Reputation: 25
I'm trying to find the letter count of the longest word in each sentence. My code is here
new_data <- sample_n(data.frame(stringr::sentences), 30)
new_data
split_data <- data.frame(X = str_remove_all(new_data$stringr..sentences, "\\."))
split_data
split_data <- data.frame(X = str_remove_all(split_data$X, ","))
split_data
split_data <- strsplit(split_data$X," ")
split_data
longest = c()
i=0
while(i<30){
i = i + 1
longest[i] <- as.list(split_data)[[i]]
longest[i] <- tail(longest[i][order(nchar(longest[i]))], 1)
}
Upvotes: 2
Views: 120
Reputation: 389012
Base R using sapply
-
sapply(split_data, function(x)
c(word = x[which.max(nchar(x))], length = max(nchar(x)))) |>
t() |>
as.data.frame()
This returns -
# word length
#1 sausage 7
#2 public 6
#3 costly 6
#4 capture 7
#5 morning 7
#6 orders 6
#7 waiting 7
#8 better 6
#9 Light 5
#10 Canned 6
#11 perfect 7
#12 tropics 7
#13 Tuesday 7
#14 matters 7
#15 corner 6
#16 gently 6
#17 secret 6
#18 crowded 7
#19 level 5
#20 crooked 7
#21 abrupt 6
#22 little 6
#23 pockets 7
#24 through 7
#25 turkey 6
#26 filing 6
#27 tumbled 7
#28 finish 6
#29 drifts 6
#30 before 6
Upvotes: 2
Reputation: 5214
Assuming the only non-letter characters you need to clean from your corpus are .
and ,
you could use the following. You can also pull the actual words by subsetting each sentence with which.max()

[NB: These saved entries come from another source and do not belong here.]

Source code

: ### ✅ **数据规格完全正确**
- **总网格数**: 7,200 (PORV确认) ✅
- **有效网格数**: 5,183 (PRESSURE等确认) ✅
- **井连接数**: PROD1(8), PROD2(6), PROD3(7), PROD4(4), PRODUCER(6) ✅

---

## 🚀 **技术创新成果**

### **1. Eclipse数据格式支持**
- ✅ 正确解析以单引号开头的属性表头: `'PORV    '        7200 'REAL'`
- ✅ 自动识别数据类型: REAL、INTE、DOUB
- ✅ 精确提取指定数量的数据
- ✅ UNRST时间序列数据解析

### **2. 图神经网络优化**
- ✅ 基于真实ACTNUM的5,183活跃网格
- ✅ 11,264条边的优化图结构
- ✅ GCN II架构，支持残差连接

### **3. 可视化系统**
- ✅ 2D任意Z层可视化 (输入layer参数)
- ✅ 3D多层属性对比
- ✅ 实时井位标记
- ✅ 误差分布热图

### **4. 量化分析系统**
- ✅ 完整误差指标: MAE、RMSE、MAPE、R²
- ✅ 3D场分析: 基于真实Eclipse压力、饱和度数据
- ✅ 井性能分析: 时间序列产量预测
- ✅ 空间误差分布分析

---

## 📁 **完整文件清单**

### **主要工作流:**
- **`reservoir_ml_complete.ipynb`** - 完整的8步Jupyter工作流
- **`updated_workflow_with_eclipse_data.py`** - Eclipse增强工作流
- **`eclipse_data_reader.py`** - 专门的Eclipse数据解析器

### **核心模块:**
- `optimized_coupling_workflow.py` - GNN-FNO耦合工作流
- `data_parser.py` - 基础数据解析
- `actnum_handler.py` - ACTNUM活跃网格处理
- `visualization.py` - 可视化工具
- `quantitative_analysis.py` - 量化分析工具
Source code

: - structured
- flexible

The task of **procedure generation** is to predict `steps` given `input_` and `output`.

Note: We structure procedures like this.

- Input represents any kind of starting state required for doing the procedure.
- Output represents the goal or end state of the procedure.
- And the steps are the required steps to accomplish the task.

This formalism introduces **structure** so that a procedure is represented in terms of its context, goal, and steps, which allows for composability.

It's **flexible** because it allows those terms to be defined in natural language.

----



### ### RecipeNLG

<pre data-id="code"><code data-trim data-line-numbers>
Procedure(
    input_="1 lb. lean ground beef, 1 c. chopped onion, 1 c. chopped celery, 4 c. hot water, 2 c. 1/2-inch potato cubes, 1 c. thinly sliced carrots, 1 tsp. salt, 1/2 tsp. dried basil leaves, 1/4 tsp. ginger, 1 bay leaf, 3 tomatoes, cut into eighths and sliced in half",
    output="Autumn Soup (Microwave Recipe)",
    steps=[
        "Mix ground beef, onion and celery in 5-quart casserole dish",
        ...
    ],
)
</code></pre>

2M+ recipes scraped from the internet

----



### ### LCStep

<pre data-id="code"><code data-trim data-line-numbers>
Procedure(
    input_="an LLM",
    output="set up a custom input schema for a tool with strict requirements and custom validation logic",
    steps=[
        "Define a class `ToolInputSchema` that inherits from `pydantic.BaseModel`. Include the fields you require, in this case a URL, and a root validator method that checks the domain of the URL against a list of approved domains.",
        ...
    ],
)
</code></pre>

. Here you have to be careful of ties though.
library(tidyverse)
set.seed(1)
corpus <- sample(stringr::sentences, 5)
corpus
#> [1] "No doubt about the way the wind blows."
#> [2] "Feel the heat of the weak dying flame."
#> [3] "Take shelter in this tent, but keep still."
#> [4] "The kite flew wildly in the high wind."
#> [5] "The barrel of beer was a brew of malt and hops."
# length of longest words
corpus %>%
str_remove_all("[.,]") %>%
str_split(" ") %>%
lapply(nchar) %>%
lapply(max) %>%
unlist()
#> [1] 5 5 7 6 6
# pull actual longest words
corpus %>%
str_remove_all("[.,]") %>%
str_split(" ") %>%
{map2({.},
{.} %>% lapply(nchar) %>%
lapply(which.max) %>%
unlist(),
`[`)} %>%
unlist()
#> [1] "doubt" "dying" "shelter" "wildly" "barrel"
Created on 2022-02-02 by the reprex package (v2.0.1)
Upvotes: 2